A Healthy Fear

A Healthy Fear

Carl Pollard

As Christians we believe in an all powerful God. A God who used words to form the universe. A God who has the power to destroy the world with a flood. A God who is Just and Holy. We fear God because He decides where we will spend eternity. 

If we are Christians, our relationship with God should be filled with Love, respect, praise, and fear. Proverbs 9:10 tells us that fearing the Lord is the beginning of wisdom. The wise person fears God, which means that the foolish do not fear God. Because they lack this fear for God, they continue in sin. They aren’t concerned about what God could do to them. 

This is where our context from Romans 3 comes into play. Mankind naturally desires sin over God. And there will be those, like in Romans 3, that will try to find excuses to continue in sin. Paul gives us the bottom line with this mindset. Romans 3:18 says, “there is no fear of God before their eyes.” He uses phobos, which is where we get our English word “phobia.” Those who live in sin do so because they have no fear of God and His power. 
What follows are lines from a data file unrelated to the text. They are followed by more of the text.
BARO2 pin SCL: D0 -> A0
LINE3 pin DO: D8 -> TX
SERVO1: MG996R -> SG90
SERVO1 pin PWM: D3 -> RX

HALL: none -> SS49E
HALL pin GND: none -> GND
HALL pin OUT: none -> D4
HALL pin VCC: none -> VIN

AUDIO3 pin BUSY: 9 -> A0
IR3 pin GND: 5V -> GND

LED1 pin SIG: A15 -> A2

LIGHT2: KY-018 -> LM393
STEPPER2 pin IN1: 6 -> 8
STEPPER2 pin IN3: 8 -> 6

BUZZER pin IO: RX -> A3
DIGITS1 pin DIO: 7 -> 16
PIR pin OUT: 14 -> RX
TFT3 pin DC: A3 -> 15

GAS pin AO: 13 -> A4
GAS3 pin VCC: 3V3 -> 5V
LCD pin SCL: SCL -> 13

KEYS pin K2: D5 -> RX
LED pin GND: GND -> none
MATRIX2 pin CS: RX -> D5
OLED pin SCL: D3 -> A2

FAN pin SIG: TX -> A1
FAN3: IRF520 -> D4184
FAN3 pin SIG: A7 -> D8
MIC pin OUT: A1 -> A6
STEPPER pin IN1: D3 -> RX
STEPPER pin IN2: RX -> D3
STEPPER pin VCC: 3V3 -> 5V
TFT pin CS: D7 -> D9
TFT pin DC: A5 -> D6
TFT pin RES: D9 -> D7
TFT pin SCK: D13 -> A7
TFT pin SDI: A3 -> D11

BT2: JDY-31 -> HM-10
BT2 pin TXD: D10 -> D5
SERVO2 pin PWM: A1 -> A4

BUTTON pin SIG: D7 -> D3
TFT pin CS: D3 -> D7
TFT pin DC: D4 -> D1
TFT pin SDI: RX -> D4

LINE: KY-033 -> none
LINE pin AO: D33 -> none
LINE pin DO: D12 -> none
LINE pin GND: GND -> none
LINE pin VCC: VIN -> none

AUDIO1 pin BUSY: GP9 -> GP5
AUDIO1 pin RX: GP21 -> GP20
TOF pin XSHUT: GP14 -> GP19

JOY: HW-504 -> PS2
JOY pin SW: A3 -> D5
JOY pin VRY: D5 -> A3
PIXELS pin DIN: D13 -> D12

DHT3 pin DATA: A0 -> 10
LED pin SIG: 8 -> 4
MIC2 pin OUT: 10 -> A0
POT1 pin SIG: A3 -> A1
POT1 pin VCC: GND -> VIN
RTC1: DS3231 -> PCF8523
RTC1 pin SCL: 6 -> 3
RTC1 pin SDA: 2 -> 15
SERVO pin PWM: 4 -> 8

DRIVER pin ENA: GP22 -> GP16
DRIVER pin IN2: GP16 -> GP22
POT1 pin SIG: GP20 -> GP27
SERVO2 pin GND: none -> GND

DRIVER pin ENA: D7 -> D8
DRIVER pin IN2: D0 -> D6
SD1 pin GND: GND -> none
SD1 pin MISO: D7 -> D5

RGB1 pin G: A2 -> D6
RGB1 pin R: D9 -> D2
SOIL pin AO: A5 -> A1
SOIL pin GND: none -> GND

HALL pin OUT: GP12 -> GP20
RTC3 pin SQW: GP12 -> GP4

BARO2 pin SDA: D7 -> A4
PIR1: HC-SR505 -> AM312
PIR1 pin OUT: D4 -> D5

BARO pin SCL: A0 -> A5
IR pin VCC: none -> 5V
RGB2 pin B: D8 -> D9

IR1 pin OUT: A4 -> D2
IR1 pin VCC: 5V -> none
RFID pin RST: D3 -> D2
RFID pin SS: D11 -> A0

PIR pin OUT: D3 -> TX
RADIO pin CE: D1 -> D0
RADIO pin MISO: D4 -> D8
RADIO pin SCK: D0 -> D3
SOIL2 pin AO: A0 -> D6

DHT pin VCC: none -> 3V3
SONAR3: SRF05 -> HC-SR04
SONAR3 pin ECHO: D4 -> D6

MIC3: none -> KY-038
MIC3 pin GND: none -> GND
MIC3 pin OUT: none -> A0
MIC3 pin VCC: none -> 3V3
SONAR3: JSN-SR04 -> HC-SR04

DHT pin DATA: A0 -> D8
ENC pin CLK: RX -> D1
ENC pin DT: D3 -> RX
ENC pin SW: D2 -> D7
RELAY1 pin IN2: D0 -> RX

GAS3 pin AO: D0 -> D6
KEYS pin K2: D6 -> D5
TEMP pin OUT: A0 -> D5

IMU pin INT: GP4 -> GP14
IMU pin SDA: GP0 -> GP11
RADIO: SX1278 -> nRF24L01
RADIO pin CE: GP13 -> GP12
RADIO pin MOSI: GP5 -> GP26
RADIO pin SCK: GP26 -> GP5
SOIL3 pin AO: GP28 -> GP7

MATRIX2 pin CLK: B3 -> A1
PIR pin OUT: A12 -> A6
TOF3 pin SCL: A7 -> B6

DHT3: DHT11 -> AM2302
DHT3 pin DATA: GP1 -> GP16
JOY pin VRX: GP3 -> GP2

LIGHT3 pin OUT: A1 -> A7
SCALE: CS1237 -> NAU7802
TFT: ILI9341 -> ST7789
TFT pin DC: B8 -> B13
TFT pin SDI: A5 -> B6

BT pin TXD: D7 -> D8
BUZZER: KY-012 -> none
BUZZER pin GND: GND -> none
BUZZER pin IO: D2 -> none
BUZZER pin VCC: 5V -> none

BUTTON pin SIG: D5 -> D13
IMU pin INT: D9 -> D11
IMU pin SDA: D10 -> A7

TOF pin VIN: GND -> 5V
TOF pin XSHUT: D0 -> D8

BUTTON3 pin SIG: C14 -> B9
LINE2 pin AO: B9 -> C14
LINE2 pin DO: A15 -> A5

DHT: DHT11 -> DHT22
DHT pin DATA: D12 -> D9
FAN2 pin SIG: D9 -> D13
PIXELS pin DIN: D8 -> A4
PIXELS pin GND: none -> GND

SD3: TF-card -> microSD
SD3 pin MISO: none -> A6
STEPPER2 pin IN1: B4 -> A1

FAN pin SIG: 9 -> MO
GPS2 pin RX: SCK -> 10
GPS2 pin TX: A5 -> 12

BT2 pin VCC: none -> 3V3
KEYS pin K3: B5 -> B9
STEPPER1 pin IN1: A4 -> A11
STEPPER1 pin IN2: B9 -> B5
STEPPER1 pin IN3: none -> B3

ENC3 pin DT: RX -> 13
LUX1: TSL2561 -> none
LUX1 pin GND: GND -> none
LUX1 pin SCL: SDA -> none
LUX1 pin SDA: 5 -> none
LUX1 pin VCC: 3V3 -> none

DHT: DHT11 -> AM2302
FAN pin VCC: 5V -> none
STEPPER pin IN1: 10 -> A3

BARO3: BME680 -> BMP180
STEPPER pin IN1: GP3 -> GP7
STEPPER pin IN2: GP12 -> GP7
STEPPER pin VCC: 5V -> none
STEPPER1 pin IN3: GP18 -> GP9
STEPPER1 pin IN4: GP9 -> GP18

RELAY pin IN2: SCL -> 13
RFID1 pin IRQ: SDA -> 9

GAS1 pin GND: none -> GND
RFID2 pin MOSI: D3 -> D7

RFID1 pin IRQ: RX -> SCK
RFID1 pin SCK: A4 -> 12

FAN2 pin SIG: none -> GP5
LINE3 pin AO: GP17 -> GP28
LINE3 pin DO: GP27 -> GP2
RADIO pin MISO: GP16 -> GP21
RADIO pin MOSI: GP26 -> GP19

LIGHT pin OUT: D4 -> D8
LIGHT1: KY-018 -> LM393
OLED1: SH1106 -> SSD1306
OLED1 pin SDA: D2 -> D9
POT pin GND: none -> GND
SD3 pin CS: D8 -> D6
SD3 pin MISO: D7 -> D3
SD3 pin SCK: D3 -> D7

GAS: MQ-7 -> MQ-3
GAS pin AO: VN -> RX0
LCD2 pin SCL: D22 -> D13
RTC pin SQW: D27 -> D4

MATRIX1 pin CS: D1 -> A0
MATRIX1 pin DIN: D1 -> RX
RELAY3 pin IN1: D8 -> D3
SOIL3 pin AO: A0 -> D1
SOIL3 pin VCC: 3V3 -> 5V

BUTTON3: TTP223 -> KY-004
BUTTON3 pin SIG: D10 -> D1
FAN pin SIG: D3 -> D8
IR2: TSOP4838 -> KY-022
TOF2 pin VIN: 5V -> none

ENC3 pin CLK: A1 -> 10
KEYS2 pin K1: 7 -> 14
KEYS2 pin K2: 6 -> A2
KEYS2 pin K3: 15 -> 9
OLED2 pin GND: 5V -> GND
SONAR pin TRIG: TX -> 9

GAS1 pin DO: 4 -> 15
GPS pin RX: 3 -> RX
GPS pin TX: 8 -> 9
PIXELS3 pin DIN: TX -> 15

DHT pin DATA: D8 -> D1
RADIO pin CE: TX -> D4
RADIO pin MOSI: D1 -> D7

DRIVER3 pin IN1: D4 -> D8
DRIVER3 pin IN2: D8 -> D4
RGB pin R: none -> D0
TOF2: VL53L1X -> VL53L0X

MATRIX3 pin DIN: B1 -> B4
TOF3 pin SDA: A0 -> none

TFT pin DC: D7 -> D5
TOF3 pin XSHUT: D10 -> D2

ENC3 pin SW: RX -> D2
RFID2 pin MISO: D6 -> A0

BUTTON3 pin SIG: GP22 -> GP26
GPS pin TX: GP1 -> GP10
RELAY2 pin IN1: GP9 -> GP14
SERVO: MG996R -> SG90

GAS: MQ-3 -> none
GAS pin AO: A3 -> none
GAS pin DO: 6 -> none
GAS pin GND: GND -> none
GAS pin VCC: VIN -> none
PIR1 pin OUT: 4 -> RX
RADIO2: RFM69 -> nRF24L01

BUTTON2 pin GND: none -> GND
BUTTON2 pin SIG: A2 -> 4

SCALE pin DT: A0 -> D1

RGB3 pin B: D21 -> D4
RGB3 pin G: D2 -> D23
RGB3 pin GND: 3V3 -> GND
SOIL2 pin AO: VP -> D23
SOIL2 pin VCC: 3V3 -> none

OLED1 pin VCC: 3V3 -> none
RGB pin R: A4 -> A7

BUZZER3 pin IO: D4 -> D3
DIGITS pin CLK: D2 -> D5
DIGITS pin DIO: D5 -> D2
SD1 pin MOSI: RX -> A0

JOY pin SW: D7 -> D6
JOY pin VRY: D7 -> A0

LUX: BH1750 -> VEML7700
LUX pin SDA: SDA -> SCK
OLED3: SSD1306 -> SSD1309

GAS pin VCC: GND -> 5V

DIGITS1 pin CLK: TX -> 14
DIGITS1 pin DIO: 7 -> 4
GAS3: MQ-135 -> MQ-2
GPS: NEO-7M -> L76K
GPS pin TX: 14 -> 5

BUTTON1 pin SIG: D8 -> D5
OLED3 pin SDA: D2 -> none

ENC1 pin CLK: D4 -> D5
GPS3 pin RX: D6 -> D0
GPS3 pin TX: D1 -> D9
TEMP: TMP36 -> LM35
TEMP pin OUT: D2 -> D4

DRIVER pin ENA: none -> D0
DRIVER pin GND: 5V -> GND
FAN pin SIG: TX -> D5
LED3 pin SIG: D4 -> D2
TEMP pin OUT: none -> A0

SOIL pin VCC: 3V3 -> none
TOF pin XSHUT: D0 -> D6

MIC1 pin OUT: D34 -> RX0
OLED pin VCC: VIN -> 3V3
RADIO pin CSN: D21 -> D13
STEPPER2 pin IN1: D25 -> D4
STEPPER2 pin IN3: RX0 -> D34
When we make the choice to live in sin we are saying 3 things about God: 

  1. We truly don’t believe in God 
  2. Or if we do, we don’t think God can do anything
  3. We don’t think God will do anything

Whether we consciously think these or not, when we live in sin, we don’t fear God or the consequences. There’s a man we read about in scripture that perfectly illustrates this mindset. 2 Samuel 11 is one of the most powerful lessons we can read in scripture on sin. David’s sin with Bathsheba shows us the desire of sin, and paints a graphic picture of what sin can do to even the most godly of men. 

David sees Bathsheba bathing on the roof (11:2). He wants her, and pursues his desire. David sinned because in the moment he wanted pleasure over God. 

This is the start of David’s intricate plan to cover up what he has done. He tries to get Uriah to go home to his wife. He has Uriah killed so that he can have Bathsheba as his own. David continued to sin because there was no immediate punishment for sleeping with Bathsheba. The entire chapter ends with these words, “but the thing that David had done displeased the Lord.” 

How could such a man of God, someone that is described as “the friend of God” do such a thing? Because in that moment, and the days to follow, David lost his fear of God. It was replaced with deception, lust, and murder. 

It is said of sin that it will take you further than you want to go, keep you longer than you want to stay, and cost you more than you want to pay. We will always be surrounded by a world filled with sin, and the consequences of those sins. 

But a day will come when God will punish those who practice sin, and reward those who are faithful to Him.